TASK STATEMENT
Every entry must reappear in your answer exactly as written, though its pictures must not.

[Opening GIVEN DATA section]

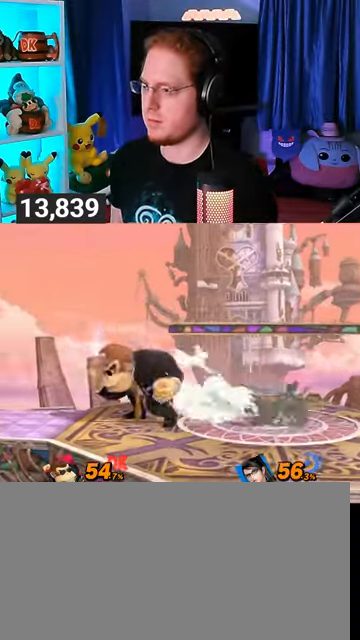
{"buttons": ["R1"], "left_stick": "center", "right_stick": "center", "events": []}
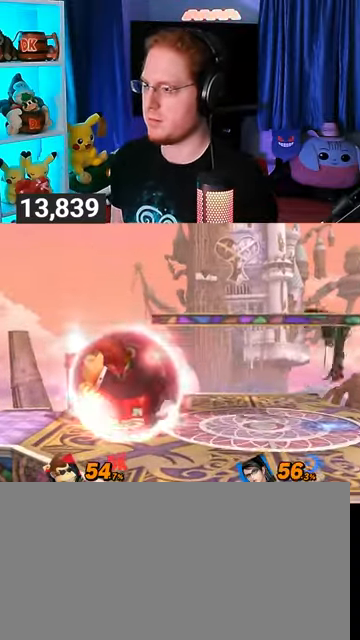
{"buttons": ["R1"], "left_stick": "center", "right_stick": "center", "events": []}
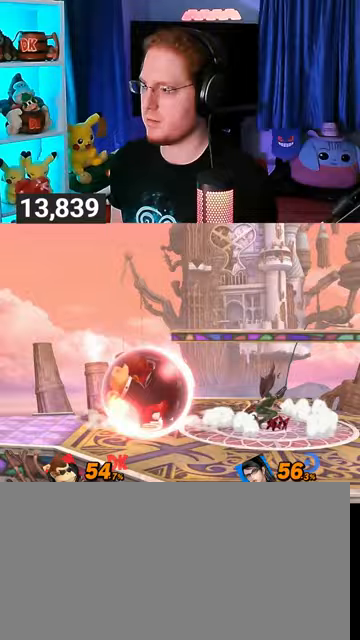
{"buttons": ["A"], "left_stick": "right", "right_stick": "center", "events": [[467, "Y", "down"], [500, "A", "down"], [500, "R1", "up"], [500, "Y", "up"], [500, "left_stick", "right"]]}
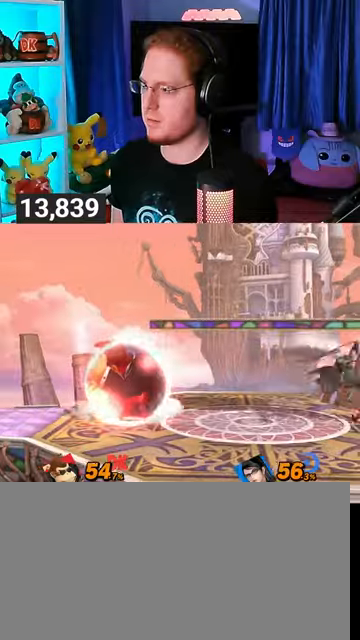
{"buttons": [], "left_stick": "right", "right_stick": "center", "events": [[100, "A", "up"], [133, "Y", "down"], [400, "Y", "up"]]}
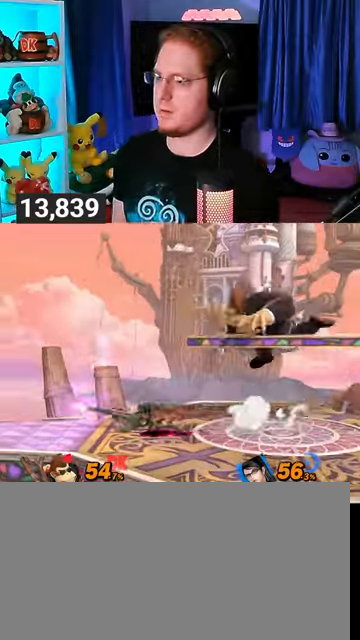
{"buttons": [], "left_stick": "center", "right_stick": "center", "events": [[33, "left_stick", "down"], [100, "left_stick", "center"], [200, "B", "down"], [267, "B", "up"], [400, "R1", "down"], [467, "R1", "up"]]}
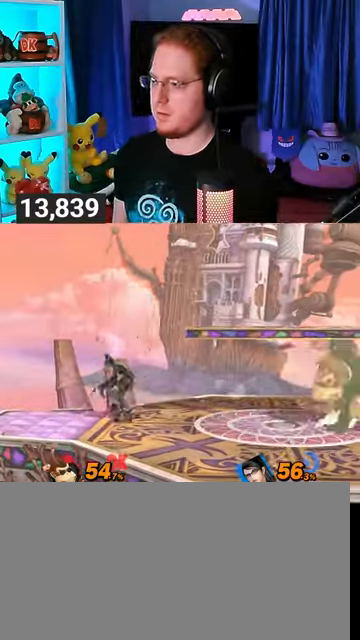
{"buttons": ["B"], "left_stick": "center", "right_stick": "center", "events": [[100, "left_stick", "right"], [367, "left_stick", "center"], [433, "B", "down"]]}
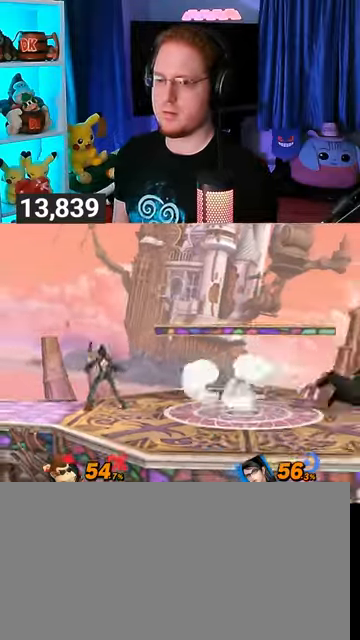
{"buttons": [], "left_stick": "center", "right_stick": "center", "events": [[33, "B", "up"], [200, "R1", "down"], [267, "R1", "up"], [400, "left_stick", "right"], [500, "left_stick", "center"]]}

[Closing GIVEN DATA section]

SOLUTION TO THIS PROBLEM
{"buttons": ["R1"], "left_stick": "center", "right_stick": "center", "events": []}
{"buttons": ["R1"], "left_stick": "center", "right_stick": "center", "events": []}
{"buttons": ["A"], "left_stick": "right", "right_stick": "center", "events": [[467, "Y", "down"], [500, "A", "down"], [500, "R1", "up"], [500, "Y", "up"], [500, "left_stick", "right"]]}
{"buttons": [], "left_stick": "right", "right_stick": "center", "events": [[100, "A", "up"], [133, "Y", "down"], [400, "Y", "up"]]}
{"buttons": [], "left_stick": "center", "right_stick": "center", "events": [[33, "left_stick", "down"], [100, "left_stick", "center"], [200, "B", "down"], [267, "B", "up"], [400, "R1", "down"], [467, "R1", "up"]]}
{"buttons": ["B"], "left_stick": "center", "right_stick": "center", "events": [[100, "left_stick", "right"], [367, "left_stick", "center"], [433, "B", "down"]]}
{"buttons": [], "left_stick": "center", "right_stick": "center", "events": [[33, "B", "up"], [200, "R1", "down"], [267, "R1", "up"], [400, "left_stick", "right"], [500, "left_stick", "center"]]}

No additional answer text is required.